Do you know how you feel when you have something you dread? If you are dreading something when the alarm goes off, you groan and want to pull the blankets back over your head. Looking at yourself in the mirror, you have to convince yourself that you can do it. This is either a full-body, no, or you need more information. There might have been some question that was unclear and needs to be elaborated on.
If in the morning when you wake up, you feel clear and excited to call the midwife back, then that is a full-body yes! Call and schedule your first appointment.
If you wake up feeling unsure or uneasy, then call another midwife and set up a consultation with them. It is very common for potential clients to have consultations scheduled with several midwives.
One of the midwives will be a resonate match. Choosing the right midwife should feel very exciting and hopeful. Trust yourself, your discernment, and intuition. It does not matter if that was your best friends, midwife or if she is the most popular midwife in your community. She is an amazing midwife, just for some reason, it is not a resonate match.
In my years, I have learned to trust this implicitly. There are so many unforeseen events between now and your birth. Who knows, it might not be anything personal, and you might not even know why you didn't connect. But, I can say from a midwife's perspective, when an ideal client didn't pick my care, it used to hurt my ego until I started seeing the gift of the moment. So many times, the day that client gave birth, I was at another birth at the same time. It worked out for the most benevolent outcome for all parties involved.
My Personal Opinions Here-
1- Often, the cheapest midwife is that way for a reason. You get what you pay for.
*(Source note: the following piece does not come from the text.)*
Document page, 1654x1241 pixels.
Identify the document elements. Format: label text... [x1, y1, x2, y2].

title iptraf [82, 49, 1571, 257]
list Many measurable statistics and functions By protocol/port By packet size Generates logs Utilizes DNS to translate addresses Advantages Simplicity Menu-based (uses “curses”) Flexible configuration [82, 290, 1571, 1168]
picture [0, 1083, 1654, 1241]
2- If your midwife does not require a childbirth class for your first homebirth, be prepared for a whole host of things to pop up that create stress that could have been avoided with the appropriate level of realistic preparation. And not taking childbirth classes for your first homebirth, from my perspective, is a lack of good care.
Quick Recap - In Order To Hire The Best Midwife For Your Homebirth:
- Get to know yourself and your core values about birth.
- Make sure you are asking the right type of midwife to offer the birth services you want.
- Be prepared for the consultation with a list of the right questions to ask.
- Bring your partner with you to the consultation
- Please do not assume that all midwives are the same.
- Please do not assume that they will know what you want or will be able to accommodate your wishes.
- Get a full-body yes before you schedule your first appointment.
- If you get a full-body no, get more information by asking her more questions and/or schedule a consultation with other midwives.
Please, don't wait until the last minute to pick your midwife because this process takes time. I want you to be able to take your time, deciding who is the right fit for you and your partner. Your birth is significant and should not be taken lightly. I mean, this is a way bigger deal than planning your wedding! Choosing the right or the wrong midwife can make all the difference in your birth and in the days and years to follow.